On the milestone 1st anniversary V&Q Books released its third batch of exceptional writing from Germany, which included its first graphic novel. Birgit Weyhe’s Madgermanes won the Berthold Leibinger Foundation Comic Book Prize, and has been translated into English by Katy Derbyshire. While translating is a familiar discipline to Katy, since setting up V&Q Books, she has had to acquire many other hats and learn many new skills. In today’s guest post, Katy explains just what it takes to bring a German graphic novel to an Anglophone audience.

1. Choose a graphic novel!

Birgit Weyhe’s Madgermanes is an amazing work of art. There are many things I love about it: the way it calls attention to a forgotten injustice, the way it illustrates universal themes such as belonging and racism, and the way it unfolds a subtle humour and horror as the story progresses. Weyhe uses images from nature, tongue-in-cheek comparisons and everyday situations to show us how her storytellers feel – as well as their own words.

She based the book on a series of interviews with Mozambicans who came to East Germany as contract workers. Expecting new opportunities, they faced hard work under tough conditions, but they also found love, excitement – and great loss. Only to be cheated out of much of their pay after being forced to return to war-ravaged Mozambique. Continuing to campaign for what they are owed, they are now known as Madgermanes. 

What a story, so beautifully told. It was just what we were looking for. 

2. Translate the words!

This part is almost the same as translating a standard book – making sure dialogue is believable, retaining differences between speakers, deciding whether to keep any original words or make them all English – but everything has to fit in the bubbles.

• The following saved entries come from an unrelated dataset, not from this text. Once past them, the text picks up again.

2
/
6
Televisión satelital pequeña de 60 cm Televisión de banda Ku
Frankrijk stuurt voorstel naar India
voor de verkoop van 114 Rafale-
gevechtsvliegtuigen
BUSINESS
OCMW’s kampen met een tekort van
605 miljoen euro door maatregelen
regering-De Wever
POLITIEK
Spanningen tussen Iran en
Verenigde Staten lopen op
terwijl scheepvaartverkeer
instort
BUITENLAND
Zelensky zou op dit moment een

I did the translation myself, but first I talked to the writer and graphic-novel translator Thomas Pletzinger, who advised me to separate each utterance into lines, to make it clear where every word goes on the page. This makes the text look like this:

3. Put the words inside the bubbles!

Our typesetter Fred Uhde bravely tackled this task, called lettering. He gave me lots of useful feedback, chose special fonts, and helped me decide a key issue: Do we keep the n-word? In the end, we left it in German in graffiti in the background (as a kind of documentary evidence of racism in 80s and 90s Germany) and abbreviated it in the translated speech bubbles. 

4. Make a cover!

We felt the original German cover wouldn’t work in our format, so we asked our designers pingundpong to create a new one out of images from the novel. André Wandslebe, who made the cover, told me he’d lived down the road from a hostel for foreign contract workers in the GDR, so Mozambicans, Angolans, Cubans and Vietnamese people were very present in his childhood. We’re both very fond of the drawn socialist insignia and brands in the novel, so several of them found their way into the new collage design.

5. Get it printed!

We worked with the same printers as the German publishers avant-verlag used, because they’ve done it all before, down to the subtleties of picking the exact Pantone shade for the inside and adding a tiny dab of extra black to modify it. Who knew there were so many different shades of golden brown? Pozkalprinters in Inowrocław, that’s for sure! T minus one was proofs, to check everything looked OK. They looked like this:

6. The finished product!

Madgermanes is out on 1 October. I really hope it reaches plenty of readers – both as a beautiful and moving book, and as a way to add wind to the sails of those former contract workers still campaigning for their back pay.